# [TU OBJETIVO]
Reproduce sin cambios el pasaje de la entrevista que empieza con "Algo me pasa" y sigue hasta "de la edad.".

Sí en lo que tiene que ver con la cuestión emocional, pero no en la historia, que se nutrió de muchas otras cosas. Además me interesaba situarla en una pareja que tuviera muchos más años de matrimonio, con hijos, y ese no es mi caso. Sentí que el drama, las dudas y el duelo -todo lo que sucede en esa instancia de separación- podía ser más fuerte con más años de convivencia.
-¿Por qué te interesó filmar una pareja generacionalmente mayor que la tuya? ¿Qué podías encontrar en una pareja mayor de 60 años?
Algo me pasa en relación a esa etapa de la vida: empatizo mucho. Hay algo que me sensibiliza: tal vez sea la plena conciencia de que vamos a llegar a ese momento. Lo primero que filmé, hace diez años, fue un corto sobre una señora de 60 y pico de años, y la primera escena es una masturbación. Es sobre la voluntad de esa mujer para no sentirse sola. Aunque creo que los temores y las contradicciones exceden el marco de la edad.

[Entradas guardadas]

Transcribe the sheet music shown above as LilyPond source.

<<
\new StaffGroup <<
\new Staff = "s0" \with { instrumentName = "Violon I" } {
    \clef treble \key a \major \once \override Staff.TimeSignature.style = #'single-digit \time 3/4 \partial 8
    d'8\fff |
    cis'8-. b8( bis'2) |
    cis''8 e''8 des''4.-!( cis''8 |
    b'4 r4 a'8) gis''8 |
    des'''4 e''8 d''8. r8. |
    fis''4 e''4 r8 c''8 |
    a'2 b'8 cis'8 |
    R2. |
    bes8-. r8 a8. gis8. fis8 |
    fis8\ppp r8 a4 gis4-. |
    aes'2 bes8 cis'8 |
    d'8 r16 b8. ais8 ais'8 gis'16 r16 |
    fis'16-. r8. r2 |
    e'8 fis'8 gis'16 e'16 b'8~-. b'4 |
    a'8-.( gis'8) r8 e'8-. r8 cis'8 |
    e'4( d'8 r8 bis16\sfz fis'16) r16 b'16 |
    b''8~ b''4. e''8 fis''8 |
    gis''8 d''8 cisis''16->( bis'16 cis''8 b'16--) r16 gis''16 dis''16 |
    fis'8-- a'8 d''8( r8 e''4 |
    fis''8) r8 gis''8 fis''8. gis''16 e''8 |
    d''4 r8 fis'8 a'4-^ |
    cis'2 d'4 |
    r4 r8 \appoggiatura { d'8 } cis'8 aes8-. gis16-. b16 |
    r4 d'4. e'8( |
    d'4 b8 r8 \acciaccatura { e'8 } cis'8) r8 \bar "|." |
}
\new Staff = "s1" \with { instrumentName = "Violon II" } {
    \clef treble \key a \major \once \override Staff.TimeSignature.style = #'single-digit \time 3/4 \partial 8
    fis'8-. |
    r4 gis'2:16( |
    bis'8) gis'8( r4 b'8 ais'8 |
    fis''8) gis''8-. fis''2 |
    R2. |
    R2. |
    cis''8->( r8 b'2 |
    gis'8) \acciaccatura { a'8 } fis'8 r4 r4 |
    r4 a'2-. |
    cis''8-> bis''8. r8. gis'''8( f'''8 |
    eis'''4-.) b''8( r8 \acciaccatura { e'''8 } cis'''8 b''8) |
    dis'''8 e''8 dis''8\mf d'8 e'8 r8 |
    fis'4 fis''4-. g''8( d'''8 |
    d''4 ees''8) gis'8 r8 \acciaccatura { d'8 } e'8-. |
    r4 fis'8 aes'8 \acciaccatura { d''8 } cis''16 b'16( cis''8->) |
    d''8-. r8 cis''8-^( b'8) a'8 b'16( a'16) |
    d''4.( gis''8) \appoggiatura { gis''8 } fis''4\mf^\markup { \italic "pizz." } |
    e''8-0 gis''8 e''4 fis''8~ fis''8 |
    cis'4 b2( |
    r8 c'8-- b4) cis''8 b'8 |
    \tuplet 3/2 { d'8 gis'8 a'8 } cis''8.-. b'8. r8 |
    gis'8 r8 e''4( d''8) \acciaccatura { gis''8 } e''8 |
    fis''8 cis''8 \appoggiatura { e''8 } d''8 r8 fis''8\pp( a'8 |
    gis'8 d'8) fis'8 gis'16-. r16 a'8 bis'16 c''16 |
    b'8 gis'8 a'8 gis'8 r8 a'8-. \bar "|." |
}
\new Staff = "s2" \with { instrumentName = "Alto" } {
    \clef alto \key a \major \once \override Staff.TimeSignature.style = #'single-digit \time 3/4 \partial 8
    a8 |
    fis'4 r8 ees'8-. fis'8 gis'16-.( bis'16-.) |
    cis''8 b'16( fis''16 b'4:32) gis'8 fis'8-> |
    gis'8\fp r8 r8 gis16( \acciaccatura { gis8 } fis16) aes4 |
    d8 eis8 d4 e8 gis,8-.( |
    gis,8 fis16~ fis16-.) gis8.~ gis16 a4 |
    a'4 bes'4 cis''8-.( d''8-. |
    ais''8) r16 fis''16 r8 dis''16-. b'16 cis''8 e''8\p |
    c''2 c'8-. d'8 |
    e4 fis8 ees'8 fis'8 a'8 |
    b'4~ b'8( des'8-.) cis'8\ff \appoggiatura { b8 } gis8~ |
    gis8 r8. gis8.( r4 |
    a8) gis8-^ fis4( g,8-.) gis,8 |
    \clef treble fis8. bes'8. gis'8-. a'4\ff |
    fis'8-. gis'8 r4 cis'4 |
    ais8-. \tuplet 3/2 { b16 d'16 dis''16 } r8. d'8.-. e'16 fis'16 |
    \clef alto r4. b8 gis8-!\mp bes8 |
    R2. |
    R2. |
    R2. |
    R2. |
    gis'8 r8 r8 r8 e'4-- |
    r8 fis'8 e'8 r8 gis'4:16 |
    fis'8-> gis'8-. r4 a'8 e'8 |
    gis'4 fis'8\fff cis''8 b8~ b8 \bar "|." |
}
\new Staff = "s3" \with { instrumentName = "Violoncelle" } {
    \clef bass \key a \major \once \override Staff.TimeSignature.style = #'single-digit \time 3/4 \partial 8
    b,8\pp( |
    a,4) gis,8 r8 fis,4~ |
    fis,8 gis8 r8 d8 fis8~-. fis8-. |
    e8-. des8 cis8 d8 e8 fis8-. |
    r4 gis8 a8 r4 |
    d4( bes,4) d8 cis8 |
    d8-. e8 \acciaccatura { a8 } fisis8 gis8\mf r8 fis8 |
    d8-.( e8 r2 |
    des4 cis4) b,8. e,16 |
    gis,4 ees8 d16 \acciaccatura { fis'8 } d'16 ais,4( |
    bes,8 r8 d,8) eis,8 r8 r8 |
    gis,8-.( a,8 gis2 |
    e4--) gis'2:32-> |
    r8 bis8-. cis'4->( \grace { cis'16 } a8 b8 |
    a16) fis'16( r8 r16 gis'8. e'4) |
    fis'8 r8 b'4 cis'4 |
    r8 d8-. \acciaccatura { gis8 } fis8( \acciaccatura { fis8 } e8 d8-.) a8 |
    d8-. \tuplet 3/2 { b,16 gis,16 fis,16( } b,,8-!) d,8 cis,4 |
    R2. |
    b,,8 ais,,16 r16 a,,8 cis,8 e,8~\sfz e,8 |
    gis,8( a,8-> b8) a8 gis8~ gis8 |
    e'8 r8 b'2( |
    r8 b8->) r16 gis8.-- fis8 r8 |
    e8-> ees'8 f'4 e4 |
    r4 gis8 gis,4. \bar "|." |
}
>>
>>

# [RESULTADO CORRECTO]
Algo me pasa en relación a esa etapa de la vida: empatizo mucho. Hay algo que me sensibiliza: tal vez sea la plena conciencia de que vamos a llegar a ese momento. Lo primero que filmé, hace diez años, fue un corto sobre una señora de 60 y pico de años, y la primera escena es una masturbación. Es sobre la voluntad de esa mujer para no sentirse sola. Aunque creo que los temores y las contradicciones exceden el marco de la edad.